Derring-do and heroism in general seem slightly foreign to Lynch. The movie’s weakest performance is Kyle MacLachlan’s as Paul (or Muad’Dib). MacLachlan, making his movie debut, seems at times almost paralyzed by reverence. His eyes have a dead, flat look, and he rolls over his words as if they were Holy Writ.

The villains, on the other hand, have a field day. As Feyd Rautha. Paul’s heinously magnetic opposite number. Sting has all the charisma MacLachlan often lacks; Sian Phillips makes a delectably sinister Reverend Mother Gaius Helen Mohiam. And, as the arch-heavy Baron Harkonnen, Kenneth McMilan—bulbously fat. his face a rotting mass of diseased eruptions, his eyes darting with outrageous lewdness, his entire body encased in an outlandish flying suit as he commits act after act of unrestrained degeneracy and vileness—all but blows every other actor off the screen. (It’s here, in fact, that Lynch’s imagination seems most unfettered, where his black, weird, incandescent humor bubbles over.)
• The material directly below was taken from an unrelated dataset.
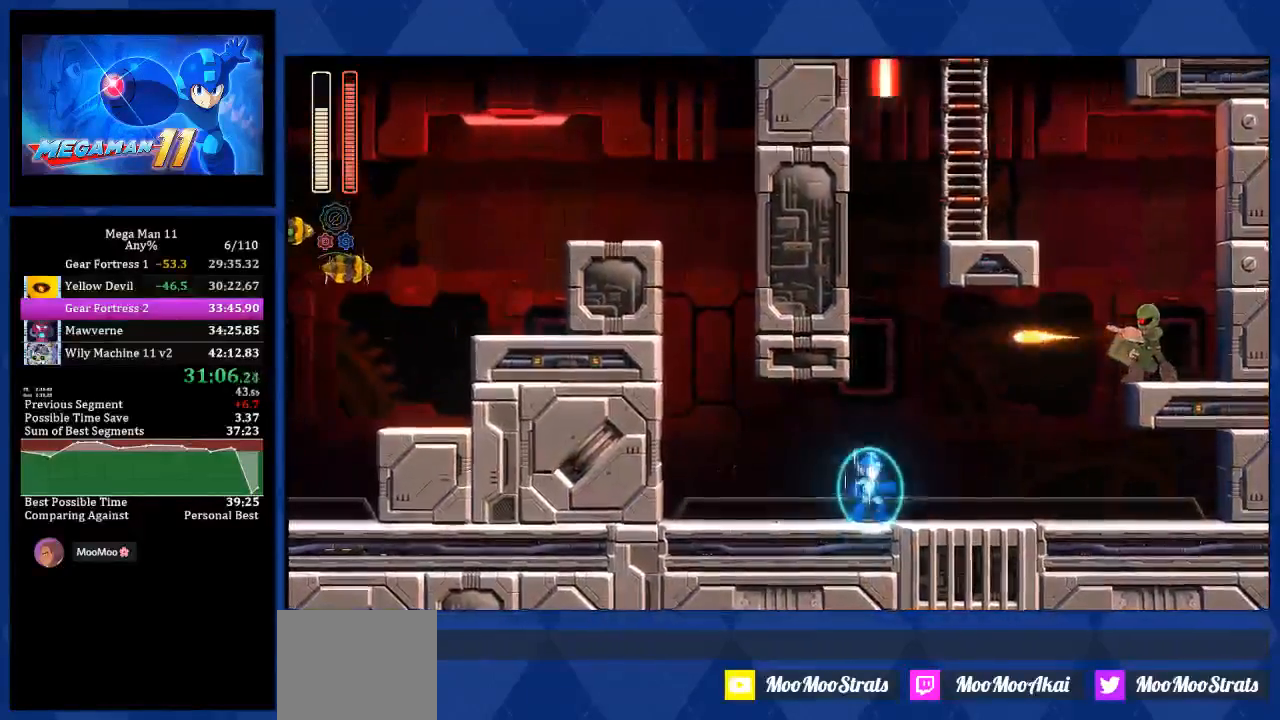
{"buttons": [], "left_stick": "center", "right_stick": "center", "events": [[17, "DPAD_RIGHT", "up"], [33, "TRIANGLE", "up"], [267, "DPAD_RIGHT", "down"], [283, "CROSS", "down"], [300, "DPAD_RIGHT", "up"], [350, "CROSS", "up"]]}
Dune’s cinematic trappings—the art direction, the costume design. Freddie Francis’ cinematography, the refreshingly non-cliched score by Toto and Brian Eno—are rich, occasionally splendid. But the movie has that same weird, hermetic feel that infused the cul-de-sac of Eraserhead, something slightly inappropriate to its epic intentions, something which its sporadic outbursts of crazed grandeur can’t quite erase. Perhaps it’s a spectacular case of directorial miscasting. Perhaps it was simply a huge tactical error to try to encompass the whole novel in one movie—where two, or even three, might have suited it best. Brilliant as Lynch and his collaborators often are, one has to mine out the cinematic gems and moments of wonder and awe here—like the precious water concealed below Arrakis’ sandy surface.